Ecco perché il vino è in forte difficoltà, ma l’Italia sta meno peggio di altri
Il settore del vino è in difficoltà. Gli scambi internazionali sono calati sia in quantità che in valore come avvenuto negli ultimi decenni solo in coincidenza con la crisi finanziaria del 2008 o con l’emergenza Covid del 2020. I consumi, soprattutto internazionali stanno cambiando, privilegiando vini più semplici e meno strutturati e con un minore contenuto alcolico e il settore ancora non si è del tutto adeguato.
Unica, magra consolazione: l’Italia sta rispondendo alle difficoltà meglio dei principali competitors. È quanto emerge dal report “Situazione congiunturale del settore vino in Italia nel 2024 ed esigenze rispetto alle traiettorie future” realizzato da Ismea.
«In Italia il settore vitivinicolo – si legge nel report – pur confermandosi uno dei più dinamici all’interno del panorama agroalimentare italiano, sconta un periodo particolarmente complesso legato da una parte agli impatti dei cambiamenti climatici, e dall’altra a una domanda finale, nazionale e internazionale, in rapida evoluzione. In un trentennio la dimensione del mercato domestico si è sostanzialmente dimezzata, di riflesso alla stagnazione demografica e all’incompleto ricambio generazionale dei consumatori, facendo orientare in modo crescente numerose aziende, di tutte le dimensioni, verso il mercato estero. Anche la domanda mondiale di vino, tuttavia, dopo un ciclo di crescita quasi ininterrotto, caratterizzato anche da un progressivo orientamento verso produzioni di maggior pregio (premiumisation) sta mostrando nel periodo più recente importanti segnali di rallentamento. Nel 2023 per la prima volta nel nuovo secolo, escludendo gli episodi recessivi coincidenti con la crisi finanziaria del 2007-2008 e con l’emergenza Covid del 2020, gli scambi mondiali di vino si sono ridotti sia in volume che in valore».
«In questo scenario – continuano a Ismea – la performance dell’export vinicolo nazionale, pur registrando nel 2023 una flessione, è risultata migliore rispetto agli altri competitor. La tenuta degli acquisti dall’estero ha confermato l’Italia primo esportatore in volume, davanti a Spagna e Francia, e secondo in valore dopo la Francia, con un rafforzamento del suo ruolo soprattutto nel segmento della spumantistica. Nel 2024 i dati fini qui disponibili sembrano confermare la situazione di stallo del commercio estero mondiale».

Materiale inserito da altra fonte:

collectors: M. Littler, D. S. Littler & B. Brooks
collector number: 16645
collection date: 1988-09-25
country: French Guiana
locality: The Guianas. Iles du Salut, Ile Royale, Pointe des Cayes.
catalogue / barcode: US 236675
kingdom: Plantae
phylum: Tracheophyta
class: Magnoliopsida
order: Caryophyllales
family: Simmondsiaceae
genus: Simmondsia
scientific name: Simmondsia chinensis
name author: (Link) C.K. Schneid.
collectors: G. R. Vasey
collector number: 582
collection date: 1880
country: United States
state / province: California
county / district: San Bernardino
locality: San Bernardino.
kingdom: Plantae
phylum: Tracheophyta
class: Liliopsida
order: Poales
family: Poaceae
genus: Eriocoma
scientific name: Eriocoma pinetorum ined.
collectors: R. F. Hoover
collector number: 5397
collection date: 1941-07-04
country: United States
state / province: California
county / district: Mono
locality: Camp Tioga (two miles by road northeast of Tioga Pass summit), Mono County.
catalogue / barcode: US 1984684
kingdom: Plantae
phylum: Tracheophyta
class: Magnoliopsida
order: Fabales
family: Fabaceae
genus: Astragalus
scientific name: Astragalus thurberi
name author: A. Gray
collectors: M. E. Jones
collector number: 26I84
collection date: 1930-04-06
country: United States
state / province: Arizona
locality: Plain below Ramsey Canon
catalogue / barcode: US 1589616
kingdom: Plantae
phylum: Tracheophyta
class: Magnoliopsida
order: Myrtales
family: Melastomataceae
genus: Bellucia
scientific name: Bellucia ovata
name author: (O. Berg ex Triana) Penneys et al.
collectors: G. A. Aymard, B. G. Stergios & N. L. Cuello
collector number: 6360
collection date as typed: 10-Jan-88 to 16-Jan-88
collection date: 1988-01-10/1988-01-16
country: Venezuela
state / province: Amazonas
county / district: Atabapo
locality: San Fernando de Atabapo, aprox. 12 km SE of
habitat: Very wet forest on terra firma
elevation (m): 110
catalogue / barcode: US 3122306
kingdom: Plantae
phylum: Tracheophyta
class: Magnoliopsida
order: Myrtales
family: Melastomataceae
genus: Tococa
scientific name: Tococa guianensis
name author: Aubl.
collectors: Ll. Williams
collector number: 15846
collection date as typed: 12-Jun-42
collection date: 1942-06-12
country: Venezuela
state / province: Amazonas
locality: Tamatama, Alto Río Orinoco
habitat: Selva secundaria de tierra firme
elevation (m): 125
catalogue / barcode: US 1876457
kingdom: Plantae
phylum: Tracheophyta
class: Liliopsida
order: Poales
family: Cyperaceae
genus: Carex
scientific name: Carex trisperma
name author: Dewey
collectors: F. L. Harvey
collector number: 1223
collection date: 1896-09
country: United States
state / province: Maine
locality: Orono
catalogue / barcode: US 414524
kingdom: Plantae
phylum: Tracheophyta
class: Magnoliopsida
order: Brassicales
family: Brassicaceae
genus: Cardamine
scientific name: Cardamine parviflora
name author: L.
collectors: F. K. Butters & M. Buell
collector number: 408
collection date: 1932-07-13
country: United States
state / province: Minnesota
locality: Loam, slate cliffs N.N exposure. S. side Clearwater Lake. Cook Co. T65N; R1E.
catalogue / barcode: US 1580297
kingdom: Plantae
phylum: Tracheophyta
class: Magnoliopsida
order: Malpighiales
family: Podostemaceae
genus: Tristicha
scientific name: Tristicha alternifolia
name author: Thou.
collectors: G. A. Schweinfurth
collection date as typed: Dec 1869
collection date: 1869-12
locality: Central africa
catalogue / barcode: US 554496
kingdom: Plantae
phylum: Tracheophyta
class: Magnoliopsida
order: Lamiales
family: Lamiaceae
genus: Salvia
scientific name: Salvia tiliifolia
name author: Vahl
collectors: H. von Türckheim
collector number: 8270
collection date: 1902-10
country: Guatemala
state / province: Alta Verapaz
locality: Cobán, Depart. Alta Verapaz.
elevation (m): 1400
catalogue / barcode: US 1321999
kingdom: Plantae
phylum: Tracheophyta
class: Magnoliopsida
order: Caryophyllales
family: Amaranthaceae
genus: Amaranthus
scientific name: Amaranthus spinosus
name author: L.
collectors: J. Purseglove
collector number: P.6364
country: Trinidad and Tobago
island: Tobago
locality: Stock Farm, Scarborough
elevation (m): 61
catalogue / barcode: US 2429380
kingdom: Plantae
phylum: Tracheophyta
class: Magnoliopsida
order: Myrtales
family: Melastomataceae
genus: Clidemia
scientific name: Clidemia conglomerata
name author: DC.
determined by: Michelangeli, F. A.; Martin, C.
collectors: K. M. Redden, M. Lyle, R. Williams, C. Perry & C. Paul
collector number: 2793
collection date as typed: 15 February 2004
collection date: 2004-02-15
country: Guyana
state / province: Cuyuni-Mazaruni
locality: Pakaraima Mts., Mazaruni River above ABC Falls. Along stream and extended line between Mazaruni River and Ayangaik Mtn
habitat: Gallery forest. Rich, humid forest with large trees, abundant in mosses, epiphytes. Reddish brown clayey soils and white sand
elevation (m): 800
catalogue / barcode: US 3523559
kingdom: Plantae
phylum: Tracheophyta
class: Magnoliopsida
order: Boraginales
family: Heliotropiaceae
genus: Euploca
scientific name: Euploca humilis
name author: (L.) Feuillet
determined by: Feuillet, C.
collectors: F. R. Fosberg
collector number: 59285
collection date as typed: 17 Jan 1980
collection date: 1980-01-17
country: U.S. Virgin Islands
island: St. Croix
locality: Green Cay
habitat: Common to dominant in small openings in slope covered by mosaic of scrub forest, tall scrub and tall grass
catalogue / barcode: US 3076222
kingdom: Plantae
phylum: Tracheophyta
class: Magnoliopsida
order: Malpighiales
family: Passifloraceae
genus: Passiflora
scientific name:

Alle incertezze legate al quadro economico e geopolitico, si sommano i cambiamenti dei paradigmi nei consumi mondiali: maggiore interesse per gli spumanti e i vini a basso contenuto alcolico, minore domanda di vini rossi, maggiore polarizzazione dei prezzi e un’attenzione crescente agli aspetti salutistici e di sostenibilità ambientale. Questi mutamenti impongono ai paesi produttori una riflessione strategica per adattarsi alle nuove dinamiche di mercato.La contrazione dei consumi interni, unita a una domanda estera che non si sviluppa secondo le aspettative di qualche anno fa, ha fatto aumentare le giacenze delle cantine nazionali che con 50 milioni hanno superato la produzione nazionale (40).